Come mai c’è questa crisi di vocazioni al ministero pastorale?

«E’ ormai urgente una riflessione sul ministero pastorale, perché molti giovani fanno un percorso di studi di teologia che potrebbe portare al pastorato ma poi non chiedono di essere consacrati. Dobbiamo capire perché, se il problema è di ordine pratico – per il carico di lavoro o gli spostamenti – o vocazionale. Il prossimo sinodo sarà proprio dedicato alla riflessione sui ministeri, con l’intenzione anche di incentivare l’impegno e la responsabilità dei membri di chiesa che vogliano mettersi al servizio della comunità, soprattutto nelle chiese che non hanno un pastore a tempo pieno».

Il sinodo ha anche deciso di intraprendere una grande pastorale urbana: con quale obiettivo?

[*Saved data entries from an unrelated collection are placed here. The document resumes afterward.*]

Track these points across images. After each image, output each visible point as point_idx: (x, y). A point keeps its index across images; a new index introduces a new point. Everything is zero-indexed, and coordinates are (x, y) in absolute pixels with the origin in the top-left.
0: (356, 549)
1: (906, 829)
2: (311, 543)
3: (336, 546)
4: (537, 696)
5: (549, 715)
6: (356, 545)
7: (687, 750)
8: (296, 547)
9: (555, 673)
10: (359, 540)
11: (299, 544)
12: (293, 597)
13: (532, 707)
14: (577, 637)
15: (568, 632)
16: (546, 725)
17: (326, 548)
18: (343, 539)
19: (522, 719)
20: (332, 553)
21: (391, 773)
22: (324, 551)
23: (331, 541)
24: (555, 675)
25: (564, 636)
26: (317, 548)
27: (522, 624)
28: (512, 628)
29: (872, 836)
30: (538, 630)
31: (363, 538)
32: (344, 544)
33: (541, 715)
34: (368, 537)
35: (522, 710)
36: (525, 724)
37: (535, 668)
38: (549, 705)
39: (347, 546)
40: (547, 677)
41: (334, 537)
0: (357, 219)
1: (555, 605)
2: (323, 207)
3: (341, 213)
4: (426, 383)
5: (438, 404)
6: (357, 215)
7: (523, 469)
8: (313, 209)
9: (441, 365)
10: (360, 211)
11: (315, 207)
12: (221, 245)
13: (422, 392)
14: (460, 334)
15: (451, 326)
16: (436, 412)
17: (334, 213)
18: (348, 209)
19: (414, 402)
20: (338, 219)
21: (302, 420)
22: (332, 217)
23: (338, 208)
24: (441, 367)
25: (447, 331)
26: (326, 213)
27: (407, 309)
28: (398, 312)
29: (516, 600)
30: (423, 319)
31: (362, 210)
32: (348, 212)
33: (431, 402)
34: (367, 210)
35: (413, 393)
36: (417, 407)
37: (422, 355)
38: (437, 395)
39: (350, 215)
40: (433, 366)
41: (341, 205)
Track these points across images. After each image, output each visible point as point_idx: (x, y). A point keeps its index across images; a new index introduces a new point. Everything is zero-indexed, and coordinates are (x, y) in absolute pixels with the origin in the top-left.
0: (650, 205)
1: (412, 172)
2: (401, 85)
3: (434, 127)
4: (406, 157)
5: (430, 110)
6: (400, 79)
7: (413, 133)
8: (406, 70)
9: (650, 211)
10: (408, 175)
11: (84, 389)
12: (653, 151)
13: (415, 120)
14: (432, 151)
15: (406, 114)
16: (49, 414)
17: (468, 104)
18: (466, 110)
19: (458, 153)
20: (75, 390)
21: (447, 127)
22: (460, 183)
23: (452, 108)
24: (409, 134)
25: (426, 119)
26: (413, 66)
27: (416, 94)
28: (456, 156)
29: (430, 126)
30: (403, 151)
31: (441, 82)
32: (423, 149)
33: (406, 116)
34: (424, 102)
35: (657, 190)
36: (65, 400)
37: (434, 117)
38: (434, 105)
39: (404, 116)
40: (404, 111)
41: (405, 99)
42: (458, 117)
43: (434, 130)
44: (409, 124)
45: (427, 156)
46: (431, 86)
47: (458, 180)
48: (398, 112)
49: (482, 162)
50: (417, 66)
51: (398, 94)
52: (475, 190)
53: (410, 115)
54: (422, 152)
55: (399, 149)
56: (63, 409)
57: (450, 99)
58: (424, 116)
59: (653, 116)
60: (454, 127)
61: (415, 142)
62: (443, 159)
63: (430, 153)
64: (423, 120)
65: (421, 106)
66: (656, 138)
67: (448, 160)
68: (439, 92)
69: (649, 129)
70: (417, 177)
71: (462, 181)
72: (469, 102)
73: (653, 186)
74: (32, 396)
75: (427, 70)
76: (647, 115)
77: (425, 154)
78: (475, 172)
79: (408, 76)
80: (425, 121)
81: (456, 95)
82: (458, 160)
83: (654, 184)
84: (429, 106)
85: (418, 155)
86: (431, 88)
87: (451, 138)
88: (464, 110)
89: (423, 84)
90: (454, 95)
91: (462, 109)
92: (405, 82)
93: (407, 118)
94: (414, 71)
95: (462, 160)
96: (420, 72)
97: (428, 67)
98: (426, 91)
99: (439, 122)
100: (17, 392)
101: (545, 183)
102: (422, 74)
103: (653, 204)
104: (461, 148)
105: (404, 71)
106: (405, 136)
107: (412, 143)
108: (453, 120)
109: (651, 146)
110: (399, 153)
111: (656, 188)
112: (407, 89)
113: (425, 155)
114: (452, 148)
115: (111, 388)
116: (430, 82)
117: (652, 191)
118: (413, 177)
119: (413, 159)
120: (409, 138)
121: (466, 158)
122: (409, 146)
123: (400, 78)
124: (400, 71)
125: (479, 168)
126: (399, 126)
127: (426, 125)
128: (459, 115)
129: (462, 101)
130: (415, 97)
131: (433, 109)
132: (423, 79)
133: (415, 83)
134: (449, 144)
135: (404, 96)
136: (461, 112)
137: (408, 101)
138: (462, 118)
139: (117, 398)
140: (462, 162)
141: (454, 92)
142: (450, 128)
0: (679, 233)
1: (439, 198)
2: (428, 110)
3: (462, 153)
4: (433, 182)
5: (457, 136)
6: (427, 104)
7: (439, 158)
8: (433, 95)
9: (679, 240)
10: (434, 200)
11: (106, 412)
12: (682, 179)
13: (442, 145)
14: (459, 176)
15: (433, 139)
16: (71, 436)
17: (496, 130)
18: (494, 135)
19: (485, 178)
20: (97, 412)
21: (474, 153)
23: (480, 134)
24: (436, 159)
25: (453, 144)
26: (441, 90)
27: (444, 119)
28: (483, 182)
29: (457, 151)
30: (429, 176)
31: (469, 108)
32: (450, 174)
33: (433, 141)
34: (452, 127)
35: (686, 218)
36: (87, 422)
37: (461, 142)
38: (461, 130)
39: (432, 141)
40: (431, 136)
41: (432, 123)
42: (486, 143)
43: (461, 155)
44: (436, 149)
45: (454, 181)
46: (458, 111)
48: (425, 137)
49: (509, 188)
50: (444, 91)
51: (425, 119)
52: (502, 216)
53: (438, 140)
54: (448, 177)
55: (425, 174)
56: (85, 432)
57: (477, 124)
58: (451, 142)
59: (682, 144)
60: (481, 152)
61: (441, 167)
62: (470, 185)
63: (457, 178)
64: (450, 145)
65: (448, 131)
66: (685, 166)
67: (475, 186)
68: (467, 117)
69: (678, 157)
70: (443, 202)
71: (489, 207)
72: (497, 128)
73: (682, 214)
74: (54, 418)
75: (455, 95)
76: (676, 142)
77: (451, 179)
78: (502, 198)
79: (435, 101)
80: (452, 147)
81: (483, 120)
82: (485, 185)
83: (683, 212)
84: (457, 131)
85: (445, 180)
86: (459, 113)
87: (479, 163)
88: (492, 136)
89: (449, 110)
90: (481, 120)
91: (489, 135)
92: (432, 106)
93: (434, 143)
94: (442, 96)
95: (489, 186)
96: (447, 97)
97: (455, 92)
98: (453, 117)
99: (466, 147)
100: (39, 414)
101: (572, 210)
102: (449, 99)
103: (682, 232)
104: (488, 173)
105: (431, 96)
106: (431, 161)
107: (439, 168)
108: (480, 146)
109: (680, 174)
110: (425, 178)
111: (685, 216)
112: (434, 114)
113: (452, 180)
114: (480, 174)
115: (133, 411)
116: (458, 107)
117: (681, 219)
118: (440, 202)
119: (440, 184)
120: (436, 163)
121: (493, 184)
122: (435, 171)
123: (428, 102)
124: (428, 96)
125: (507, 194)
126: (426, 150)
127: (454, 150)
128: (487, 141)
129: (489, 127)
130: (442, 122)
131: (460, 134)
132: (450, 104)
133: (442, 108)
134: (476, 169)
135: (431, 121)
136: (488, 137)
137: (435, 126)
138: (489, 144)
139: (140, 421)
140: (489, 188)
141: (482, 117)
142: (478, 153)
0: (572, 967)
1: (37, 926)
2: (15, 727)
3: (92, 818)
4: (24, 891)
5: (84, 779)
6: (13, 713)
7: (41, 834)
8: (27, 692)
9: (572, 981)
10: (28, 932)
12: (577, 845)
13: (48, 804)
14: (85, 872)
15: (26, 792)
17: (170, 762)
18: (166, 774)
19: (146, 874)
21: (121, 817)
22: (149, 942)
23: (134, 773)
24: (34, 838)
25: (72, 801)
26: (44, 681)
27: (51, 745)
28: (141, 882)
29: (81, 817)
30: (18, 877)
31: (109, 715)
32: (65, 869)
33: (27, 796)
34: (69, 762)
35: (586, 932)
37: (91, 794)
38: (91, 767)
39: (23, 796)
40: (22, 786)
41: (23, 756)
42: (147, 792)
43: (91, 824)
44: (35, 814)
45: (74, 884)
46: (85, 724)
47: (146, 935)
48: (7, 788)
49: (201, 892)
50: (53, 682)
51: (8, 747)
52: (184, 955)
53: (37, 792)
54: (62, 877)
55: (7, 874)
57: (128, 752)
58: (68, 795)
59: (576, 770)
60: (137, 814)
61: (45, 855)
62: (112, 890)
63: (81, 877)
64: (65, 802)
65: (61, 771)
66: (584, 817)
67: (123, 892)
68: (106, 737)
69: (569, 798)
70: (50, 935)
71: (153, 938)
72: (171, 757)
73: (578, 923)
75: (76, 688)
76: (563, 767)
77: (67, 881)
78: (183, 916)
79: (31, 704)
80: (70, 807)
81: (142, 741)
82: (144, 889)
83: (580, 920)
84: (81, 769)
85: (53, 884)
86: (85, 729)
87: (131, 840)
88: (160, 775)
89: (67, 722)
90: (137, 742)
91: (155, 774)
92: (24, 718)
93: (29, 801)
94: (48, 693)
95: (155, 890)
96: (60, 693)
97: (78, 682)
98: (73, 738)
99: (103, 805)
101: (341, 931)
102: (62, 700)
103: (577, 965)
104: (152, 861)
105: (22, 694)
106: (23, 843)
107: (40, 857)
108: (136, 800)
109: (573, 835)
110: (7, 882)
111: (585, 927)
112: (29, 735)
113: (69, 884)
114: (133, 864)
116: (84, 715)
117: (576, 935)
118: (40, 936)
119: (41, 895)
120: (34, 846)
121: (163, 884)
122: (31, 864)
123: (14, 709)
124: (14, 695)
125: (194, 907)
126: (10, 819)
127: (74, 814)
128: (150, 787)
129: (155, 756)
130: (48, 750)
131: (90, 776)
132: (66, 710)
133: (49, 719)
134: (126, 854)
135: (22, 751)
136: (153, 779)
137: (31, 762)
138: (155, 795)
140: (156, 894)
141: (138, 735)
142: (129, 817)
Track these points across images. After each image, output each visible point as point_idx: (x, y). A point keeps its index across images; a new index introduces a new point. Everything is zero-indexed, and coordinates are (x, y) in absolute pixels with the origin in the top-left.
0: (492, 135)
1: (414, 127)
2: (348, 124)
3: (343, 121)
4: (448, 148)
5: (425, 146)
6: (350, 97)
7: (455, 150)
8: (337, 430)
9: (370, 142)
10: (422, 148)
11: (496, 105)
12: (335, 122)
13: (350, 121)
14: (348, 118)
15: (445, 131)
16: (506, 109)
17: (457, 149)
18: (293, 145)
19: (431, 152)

«La storia della chiesa valdese rioplatense è sempre stata rurale. Quando le comunità si sono inserite in ambiti cittadini, riproducevano dinamiche di paese, senza integrarsi e svilupparsi nella nuova realtà: di fatto le chiese sono impreparate alle sfide della città. Abbiamo bisogno di una formazione su come essere missionari in un contesto urbano; in questo senso abbiamo chiesto un supporto alla chiesa presbiteriana degli Stati Uniti, che ha una grande esperienza in proposito e che speriamo possa indicarci il cammino».